Les résultats de cette étude marocaine sont comparés à ceux d'études françaises réalisées à Dijon et Besançon. L'étude de Dijon a révélé une consommation annuelle d'antibiotiques en réanimation adulte oscillant autour de 1200 DDJ/1000 JH, les bêta-lactamines étant les molécules les plus prescrites (environ 700 DDJ/1000 JH), avec une tendance à l'augmentation. Les céphalosporines ont montré la plus forte augmentation de prescription. Pour les quinolones, une tendance à l'augmentation est également observée, bien que des variations importantes soient notées. L'étude de Besançon montre des résultats similaires, avec les bêta-lactamines et les fluoroquinolones en première et deuxième positions, mais les glycopeptides devancent les aminosides. Ces comparaisons internationales permettent de contextualiser les données marocaines et d'identifier les similitudes et les différences dans les pratiques de prescription d'antibiotiques en réanimation.

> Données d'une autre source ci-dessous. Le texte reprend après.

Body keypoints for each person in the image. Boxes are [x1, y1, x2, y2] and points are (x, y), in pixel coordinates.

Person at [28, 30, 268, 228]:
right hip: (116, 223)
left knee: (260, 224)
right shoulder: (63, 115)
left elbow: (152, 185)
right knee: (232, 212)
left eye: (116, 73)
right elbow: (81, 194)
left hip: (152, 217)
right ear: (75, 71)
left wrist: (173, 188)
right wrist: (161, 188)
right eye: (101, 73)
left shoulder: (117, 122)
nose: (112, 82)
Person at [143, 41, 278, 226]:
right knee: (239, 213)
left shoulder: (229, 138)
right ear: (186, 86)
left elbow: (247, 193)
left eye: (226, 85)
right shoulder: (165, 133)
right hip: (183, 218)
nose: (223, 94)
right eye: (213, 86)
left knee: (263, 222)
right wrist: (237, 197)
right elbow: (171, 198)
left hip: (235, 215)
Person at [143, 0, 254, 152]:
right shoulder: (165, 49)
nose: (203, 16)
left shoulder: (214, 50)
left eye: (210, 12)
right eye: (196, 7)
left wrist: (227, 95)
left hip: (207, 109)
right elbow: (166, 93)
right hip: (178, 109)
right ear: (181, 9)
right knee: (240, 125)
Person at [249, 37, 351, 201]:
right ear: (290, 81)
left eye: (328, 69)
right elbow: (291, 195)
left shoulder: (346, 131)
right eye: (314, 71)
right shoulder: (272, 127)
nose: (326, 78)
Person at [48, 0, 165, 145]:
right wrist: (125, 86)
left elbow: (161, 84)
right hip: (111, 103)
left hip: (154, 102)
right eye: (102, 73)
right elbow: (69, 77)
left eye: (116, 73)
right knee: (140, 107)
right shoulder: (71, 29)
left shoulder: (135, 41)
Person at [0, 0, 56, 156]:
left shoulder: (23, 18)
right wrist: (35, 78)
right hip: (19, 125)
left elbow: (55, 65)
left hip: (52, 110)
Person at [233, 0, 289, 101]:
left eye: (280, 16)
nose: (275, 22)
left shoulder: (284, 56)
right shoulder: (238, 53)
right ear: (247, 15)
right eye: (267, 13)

2. Conclusions et perspectives

L'étude souligne la nécessité d'une meilleure surveillance de la consommation d'antibiotiques en réanimation au Maroc, compte tenu du coût important et du risque accru de résistance bactérienne. Le manque de données disponibles dans la littérature justifie la réalisation de cette recherche, qui contribue à l’identification de points critiques et propose des mesures correctives pour une meilleure gestion de l'antibiothérapie. Les résultats mettent en évidence la nécessité d'une approche plus raisonnée de la prescription, incluant la limitation des classes d'antibiotiques utilisées, la réduction de la durée des traitements et la mise en place d'une rotation des antibiotiques. Le respect des bonnes pratiques d'hygiène est également primordial pour réduire les contaminations exogènes. La mise en place de l'indicateur « consommation antibiotique » dans le tableau de bord des infections nosocomiales permettra un suivi plus précis et une meilleure comparaison des données à l'avenir. Une collaboration multidisciplinaire est essentielle pour optimiser la gestion des antibiotiques en réanimation.